The first requirement for any tool Adam Youngberg, Kishore Fernando, and the security engineering team at Databricks adds must enable the company to maintain the highest level of security.
Security is at the core of Databricks’ mission. Adam and Kishore were brought on board at Databricks by Caleb Sima, former VP of Security, to find or build a solution that enables greater visibility and discoverability across the company’s cloud assets, as well as the owners of those assets. “Centralization and visibility can enable greater security and speedier remediation,” noted Adam.
Most asset management and configuration monitoring tools fall short on visibility, openness, and flexibility. Not only that, most lean towards legacy, on-prem businesses with cloud as an afterthought. They wanted something cloud-first.
Traditionally, asset management and configuration monitoring tools are time-intensive and taxing to deploy, especially virtual appliances. Being 100% SaaS, JupiterOne prioritizes deployment speed and time to first value for already busy security teams. As a result, getting your resources ingested and mapped takes only minutes, whether your environment is complex or relatively simple.
“One thing we were pleasantly surprised by at the outset was how painless the integration process was,” Adam noted. “Within an hour and a half on that first day, we had ingested and confirmed that the data coming into JupiterOne from our AWS resources looked right. All of the managed integrations are painless.”
One of the early objectives for Databricks was ensuring Amazon S3 bucket security. “When you think about security and vulnerability, you have to know about your assets. Leveraging Amazon GuardDuty for alerts is helpful, but it’s a reactive approach with limited input.”
For example, Adam could dive in to see which buckets appear exposed because they are publicly accessible. But there are situations where a bucket is not, itself, publicly accessible but could still be exposed. For example, If a resource is only accessible via Cloudfront, but Cloudfront is public, the assets should be considered public and exposed.
“We needed the ability to quickly and reliably know what S3 buckets existed, who owned them, and whether they were publicly accessible themselves or via another service.
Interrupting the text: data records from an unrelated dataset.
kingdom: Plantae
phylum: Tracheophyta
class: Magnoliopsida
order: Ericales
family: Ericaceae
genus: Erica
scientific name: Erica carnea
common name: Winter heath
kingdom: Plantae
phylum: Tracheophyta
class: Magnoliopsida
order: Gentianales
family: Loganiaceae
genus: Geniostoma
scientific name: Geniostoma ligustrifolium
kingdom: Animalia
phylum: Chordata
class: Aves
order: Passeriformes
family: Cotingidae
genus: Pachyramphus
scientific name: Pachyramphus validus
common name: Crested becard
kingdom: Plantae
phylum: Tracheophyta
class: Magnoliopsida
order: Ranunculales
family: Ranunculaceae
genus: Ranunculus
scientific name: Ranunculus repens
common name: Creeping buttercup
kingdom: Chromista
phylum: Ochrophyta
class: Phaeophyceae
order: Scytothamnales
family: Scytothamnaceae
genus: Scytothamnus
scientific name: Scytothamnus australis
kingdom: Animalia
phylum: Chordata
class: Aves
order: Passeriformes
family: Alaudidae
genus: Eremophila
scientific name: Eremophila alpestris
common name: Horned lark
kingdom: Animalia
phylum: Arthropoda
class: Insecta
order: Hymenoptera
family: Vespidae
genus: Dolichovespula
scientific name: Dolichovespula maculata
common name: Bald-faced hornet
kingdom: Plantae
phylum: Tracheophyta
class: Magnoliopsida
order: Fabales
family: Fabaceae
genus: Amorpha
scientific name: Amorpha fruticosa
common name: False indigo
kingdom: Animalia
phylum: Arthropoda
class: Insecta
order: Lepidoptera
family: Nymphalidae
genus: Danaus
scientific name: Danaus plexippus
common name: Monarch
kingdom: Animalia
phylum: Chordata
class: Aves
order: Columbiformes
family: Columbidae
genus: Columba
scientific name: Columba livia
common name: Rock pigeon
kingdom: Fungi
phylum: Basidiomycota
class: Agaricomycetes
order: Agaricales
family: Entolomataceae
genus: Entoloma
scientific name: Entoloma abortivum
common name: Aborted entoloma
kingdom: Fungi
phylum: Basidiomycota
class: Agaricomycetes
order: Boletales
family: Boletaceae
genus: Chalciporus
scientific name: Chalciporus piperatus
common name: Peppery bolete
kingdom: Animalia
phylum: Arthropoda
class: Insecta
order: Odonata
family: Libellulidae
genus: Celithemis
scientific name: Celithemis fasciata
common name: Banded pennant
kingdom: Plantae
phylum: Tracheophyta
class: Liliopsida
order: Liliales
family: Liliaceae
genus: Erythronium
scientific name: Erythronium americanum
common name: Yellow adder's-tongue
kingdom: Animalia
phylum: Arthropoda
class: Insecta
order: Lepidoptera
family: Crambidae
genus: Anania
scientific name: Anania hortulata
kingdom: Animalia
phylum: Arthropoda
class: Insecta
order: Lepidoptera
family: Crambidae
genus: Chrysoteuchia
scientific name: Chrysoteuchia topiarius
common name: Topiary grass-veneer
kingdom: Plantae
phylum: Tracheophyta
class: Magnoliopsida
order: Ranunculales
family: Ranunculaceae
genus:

Not only that, we wanted to move from being reactive to proactive in our vulnerability management. The only way to do that was to look at the relationships between the resources in our AWS environment.”
To be proactive, Adam needed deeper details about their cloud asset states and the relationships between multiple services. This information would help the team determine if an asset’s state is conducive to problems, making it easy to confirm the alerts you are getting.
Because of the transient nature of many of the cloud assets used in Databricks products, it is important to respond to reported vulnerabilities with data. Adam and the team use JupiterOne as a critical tool during their incident response and triage process. It is often the starting place for triage and follow-up answers.
“If someone reports that an IP address owned by Databricks has security concerns, we can establish a timeline for when we owned the IP address and whether the identified problems are ours. Most times, the problem is for an address that was ours but now belongs to someone else, and the security issue is not ours. Here the vulnerability belongs to one of their assets, and querying the graph makes it easy to assess what needs to be changed and who is responsible for changing it. This insight boosts confidence in our incident response process,” said Adam.
Adam enjoys using the relationship queries in JupiterOne for reviewing access controls of both their cloud and non-cloud digital assets.
“With most tools, it is pretty easy to see who has admin access. But when there are a lot of accounts, the process is tedious.”
With JupiterOne, Adam and Kishore can review admin policy details across all tools and resources in a single UI. They can also run a query that displays accounts with root access that can assume admin privileges of accounts for greater access visibility and security.
“For both cases, we configured a JupiterOne query to gain visibility. That query is saved as a rule, and we are quickly alerted when changes occur.”
Every JupiterOne query we add answers a critical question for us and becomes its own use case.
JupiterOne is an open platform. As a result, security engineering teams don’t need to wait for added integrations if they want more centralized information. Instead, they can leverage JupiterOne’s API to ingest the data. Not only that, JupiterOne’s graph data model will automatically map relationships on known entities.
Adam and Databricks built a Slack integration using the JupiterOne API, a lambda, and Amazon CloudWatch for scheduling. The integration runs every 30 minutes and notifies the security team when there are changes to admin users, which should be rare, and if the organization ownership changes. This integration helps ensure that those who have high access aren’t making unexpected changes through the wrong channels.
“The nice thing when creating our integration was that JupiterOne’s Mapping was smart enough to determine the email address added in our Slack integration matched those added by existing integrations, mapped relationships properly and automatically, with no additional configuration from me.”
Because of the graph model, the Databricks security team can further validate that those with Slack admin access have also completed relevant KnowBe4 awareness training.
Databricks leverages the JupiterOne community Slack channel to collaborate with the JupiterOne engineering team.
“Whether I want help configuring a JupiterOne query, have an idea for simplifying a process in JupiterOne, or come across an issue, the team at JupiterOne responds and delivers. Almost routinely, items in the release notes come from requests we had put in – often within the same release, sometimes even the same day! So it’s obvious how much impact customers have on the product.”